From Tom's Hardware, August 28:
Tesla is about to flip the switch on its new AI cluster, featuring 10,000 Nvidia H100 compute GPUs.
Tesla is set to launch its highly-anticipated supercomputer on Monday, according to @SawyerMerritt. The machine will be used for various artificial intelligence (AI) applications, but the cluster is so powerful that it could also be used for demanding high-performance computing (HPC) workloads. In fact, the Nvidia H100-based supercomputer will be one of the most powerful machines in the world.
Tesla's new cluster will employ 10,000 Nvidia H100 compute GPUs, which will offer a peak performance of 340 FP64 PFLOPS for technical computing and 39.58 INT8 ExaFLOPS for AI applications. In fact, Tesla’s 340 FP64 PFLOPS is higher than 304 FP64 PFLOPS offered by Leonardo, the world’s fourth highest-performing supercomputer.
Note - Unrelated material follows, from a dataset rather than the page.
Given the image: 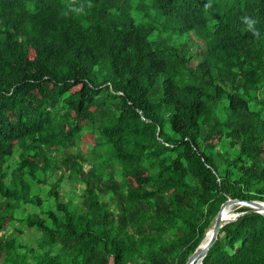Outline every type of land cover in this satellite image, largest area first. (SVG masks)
Returning a JSON list of instances; mask_svg holds the SVG:
<instances>
[{"label": "trees", "instance_id": "trees-1", "mask_svg": "<svg viewBox=\"0 0 264 264\" xmlns=\"http://www.w3.org/2000/svg\"><path fill=\"white\" fill-rule=\"evenodd\" d=\"M208 2L0 0V264H186L264 201V0ZM247 207L202 264H264Z\"/></svg>", "mask_w": 264, "mask_h": 264}, {"label": "water", "instance_id": "water-1", "mask_svg": "<svg viewBox=\"0 0 264 264\" xmlns=\"http://www.w3.org/2000/svg\"><path fill=\"white\" fill-rule=\"evenodd\" d=\"M243 204L245 206L250 207V211H257V212H262L264 213V202L259 201V200H244V199H229L226 201L216 218V222L213 225V227L209 230V232L205 235L203 241L208 238L207 242L202 246L203 241L195 251V253L190 257L188 262L186 264H202L203 258L207 255L209 249L211 246L214 244L218 237V233L220 231V228L224 225V223L232 221L236 219L240 214H238L234 219H227V214H226V208L232 204Z\"/></svg>", "mask_w": 264, "mask_h": 264}, {"label": "rangeland", "instance_id": "rangeland-1", "mask_svg": "<svg viewBox=\"0 0 264 264\" xmlns=\"http://www.w3.org/2000/svg\"><path fill=\"white\" fill-rule=\"evenodd\" d=\"M192 52V51H191ZM194 52H195V50H194ZM196 52H197V54H200L201 53V51H200V47H198V49L196 50ZM196 58H199V56L198 55H196ZM194 63V62H193ZM196 63H197V59H196ZM50 88H49V86H48V83H44L43 84V88L41 89L42 90V92H47V95L51 92V90H49ZM7 116H8V118H9V120L10 121H16L17 120V116H16V114L15 113H13V107H6V109H5V112H4ZM96 117L93 115L92 117H91V119H95ZM84 123V122H83ZM213 138L214 137H211V139H209L208 140V142H211L212 140H213ZM94 140V135L93 134H86V135H84V137H83V142H82V148L84 149V150H86V147H87V144L89 143V142H92ZM26 161L28 162V163H31V161H30V159L28 160L27 158H26ZM36 168V167H35ZM0 208H2L3 207V204L2 203H0ZM243 206V204H239V203H237V204H232V205H230V206H228L227 208H226V212L227 211H229L228 213H229V217L231 218V219H234L238 214H241V213H239V212H237V209L238 208H240V207H242ZM236 209V210H235ZM227 214V213H226ZM235 220V219H234Z\"/></svg>", "mask_w": 264, "mask_h": 264}, {"label": "clouds", "instance_id": "clouds-1", "mask_svg": "<svg viewBox=\"0 0 264 264\" xmlns=\"http://www.w3.org/2000/svg\"><path fill=\"white\" fill-rule=\"evenodd\" d=\"M211 7V0H209V2L207 3V4H205V8H210ZM76 12H81V11H83V8L81 7V8H77V9H74ZM241 20H242V23L244 24V25H246V27H247V29L252 33V35L254 36V37H259L260 36V33H259V31L256 29V27H255V25L257 24V21H256V19L255 18H253L252 16H249V15H247V14H245V15H243L242 17H241ZM200 47V46H199ZM201 48V47H200ZM202 52V51H201ZM84 123L86 122V121H83ZM82 122V123H83ZM28 158V160L30 159V161H31V164L32 165H34L36 168H37V166L33 163V158L31 157V156H28L27 157ZM233 199H235V198H233ZM260 201V200H259ZM264 202V201H263ZM243 206H245V205H243ZM262 213V212H261ZM233 221V220H232ZM205 241V240H204ZM203 241V242H204Z\"/></svg>", "mask_w": 264, "mask_h": 264}, {"label": "bare ground", "instance_id": "bare-ground-1", "mask_svg": "<svg viewBox=\"0 0 264 264\" xmlns=\"http://www.w3.org/2000/svg\"><path fill=\"white\" fill-rule=\"evenodd\" d=\"M247 208H248V207H247ZM239 209H240V208H239ZM235 210H236V209H235ZM228 212H229V211L226 212V213H227V219L230 218ZM226 223H227V222H226ZM207 240H208V238L205 239V241L203 242L202 246H204V244L207 242Z\"/></svg>", "mask_w": 264, "mask_h": 264}]
</instances>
With its new supercomputer, Tesla is significantly enhancing its computing capabilities to train its full self-driving (FSD) technology faster than ever. This could not only make Tesla more competitive than other automakers but will make the company the owner of one of the world's fastest supercomputers.
"Due to real-world video training, we may have the largest training datasets in the world, hot tier cache capacity beyond 200PB — orders of magnitudes more than LLMs," explained Tim Zaman, AI Infra & AI Platform Engineering Manager at Tesla....
....MUCH MORE
HT: HPC [high performance computing] Wire, August 29:
"Tesla Launches New $300M AI Cluster for Advanced Computation"
Previously:
July 20
Before we get to the headline story, some background. Tesla and Nvidia have a history.
In 2015 - 2016 when everyone thought that autonomous driving was just around the corner, the challenge was seen as both a sensor issue, for example: LIDAR vs cameras, and a machine learning/artificial intelligence problem which boils down to training the AI 'puters with as much data as you can so that out in the real world the autonomous vehicle can say to itself: "Yeah, I've seen this situation before, here's the response that worked best. Both the training and the on-the-road-recall, if they are to be anywhere near efficient, require the fastest chips you can find. Tesla had a whole bunch of data from a few billion miles of actual driving for computers to train on, and, combined with Nvidia's fastest-in-the-world GPU chips, it was a match made in heaven.
Except it wasn't.
The challenge of autonomous driving on open roads alongside non-autonomous vehicles was bigger than anyone in that simple, optimistic time ever envisioned, even in their nightmares. Here's one example about Waymo from a 2017 post:
"When Google was training its self-driving car on the streets of Mountain View, California, the car rounded a corner and encountered a woman in a wheelchair, waving a broom, chasing a duck. The car hadn’t encountered this before so it stopped and waited."
In May 2015 we were posting " Nvidia Wants to Be the Brains Of Your Autonomous Car (NVDA)" and seven months later the more declarative "Class Act: Nvidia Will Be The Brains Of Your Autonomous Car (NVDA)"
Then in October 2016, what was probably the high-water mark for the relationship "Nvidia Could Make $1B From Tesla's Self-Driving Decree: Analyst (TSLA, NVDA)"
Sadly, the task was just too difficult but Mr. Musk thought it was doable if only he could get even faster chips than Nvidia had on offer:
NVIDIA Partner Tesla Reportedly Developing Chip With AMD (TSLA; NVDA; AMD)
Today in leveraged WTFs....
The only reason for Tesla to do this is that NVIDIA's chips are general purpose whereas specialized chips are making inroads in stuff like crypto mining (ASICs), Google's Tensor Processing Units (TPUs) for machine learning and Facebook's hardware efforts.
We've said NVIDIA probably has a couple year head start but this bears watching, so to speak....
Culminating in August 2018's
"Nvidia CEO is 'more than happy to help' if Tesla's A.I. chip doesn't pan out" (NVDA; TSLA)
And possibly related July 13:
Elon Musk's x.AI Launches
The company was formed in March so it's valuation is probably around a hundred billion or so.
Just
kidding. I have no idea what sort of valuation it has been assigned.
x.AI is a Nevada corporation which, as our corporate attorney readers
well know, is handy as hell for a privately-held stealth company. As
part of the company's coming-out I think they dropped the period in the
name on the original incorporation papers.
Mr. Musk was one of the founder/funders ($100 million gift not equity) of ChatGPT parent OpenAI when it was a .org (non-profit) and seemed a bit miffed when Sam Alman hooked up with Microsoft to the tune of $10 billion.
So Elon went out and bought a garage-full of GPUs.